Dmitri sourit, ressentant en lui quelque chose de bien plus fort que la simple compassion. C’était un élan humain, simple et vrai. Il haussa les épaules comme s’il n’avait fait que ce qu’il fallait.

— Tu peux, dit-il simplement. Je veux juste que tu saches que tu n’es pas seule. Ce n’est pas facile, hein ?

La fillette acquiesça, son regard toujours un peu perdu. Elle ne parla pas, mais serra les jouets contre elle. Son petit corps semblait soudain plus assuré, son regard plus doux, comme si elle avait trouvé un instant de calme au milieu du tumulte de sa vie. Dmitri sentit qu’elle venait de recevoir quelque chose de précieux. Pourtant, il y avait encore dans ses yeux une ombre d’inquiétude. Il voulait lui dire autre chose : que toute sa douleur, sa fatigue, son combat — n’étaient pas inutiles.

La fillette rentra chez elle, tenant fermement ses cadeaux comme un refuge. Elle ignorait ce qui l’attendait, mais dans son cœur brûlait une petite flamme de chaleur nouvelle. Cette nuit-là, elle ne trouva pas le sommeil facilement. Elle tenait contre elle le lapin en ballon que Dmitri lui avait offert, songeant à la façon dont le monde lui semblait soudainement un peu plus lumineux, sa vie un peu plus douce. Elle sentait qu’il y avait de la place pour la joie, pour la tendresse — même si ce n’était qu’un simple geste, un cadeau qui n’était pas qu’un jouet, mais un symbole d’attention.

Dans sa chambre plongée dans l’obscurité, un sourire s’étira sur ses lèvres. Elle avait désormais un lapin en ballon, comme un vrai, devenu son ami au moment où elle en avait le plus besoin. Peut-être que ce n’était qu’un lapin, mais pour elle, c’était de la magie authentique. Elle le serra contre elle, sentant le monde devenir plus doux.

De son côté, Dmitri ne parvenait pas non plus à trouver le sommeil. Allongé dans sa modeste chambre, il pensait à cette fillette. Combien de fois oublions-nous combien il est essentiel d’être simplement présent quand quelqu’un traverse une épreuve. Nous pouvons tous agir, mais dans le tourbillon de la vie, nous oublions que les petits gestes peuvent tout changer. Il comprit qu’il ne fallait pas toujours attendre un grand événement pour aider.

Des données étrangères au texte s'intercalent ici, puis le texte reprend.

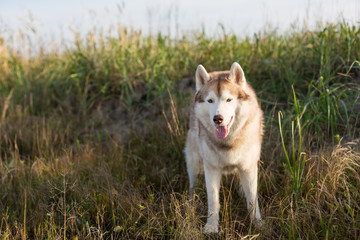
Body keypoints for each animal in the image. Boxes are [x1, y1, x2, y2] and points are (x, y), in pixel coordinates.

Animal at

Parfois, il suffit d’être là où on est nécessaire. Et pour lui, cela suffisait à lui montrer qu’il avait vraiment fait la différence.

Le lendemain, la fillette revint le voir. Elle se tint au même endroit que la veille, mais son visage avait changé. Ses yeux brillaient, et un léger sourire flottait sur ses lèvres. Elle s’approcha doucement et dit :

— Merci. Maman était très heureuse. Grand-mère aussi. Elles ont dit que c’était le plus beau cadeau. Merci, Dmitri.

Le cœur de Dmitri se remplit de joie. Il acquiesça, un peu gêné, mais avec une sincérité profonde dans le regard. Il n’attendait pas de remerciements, mais cela le touchait.

— Tu m’as beaucoup aidé, répéta la fillette, serrant à nouveau son lapin. — Tout ira bien.

Dmitri la regarda en silence, conscient que tout ce qu’il avait fait n’était qu’un pas vers elle, un geste qui avait permis à quelqu’un de ne plus se sentir seul dans ce vaste monde. Il était heureux de voir que ce monde changeait, même un peu.

Et il savait au fond de lui : tout ira bien.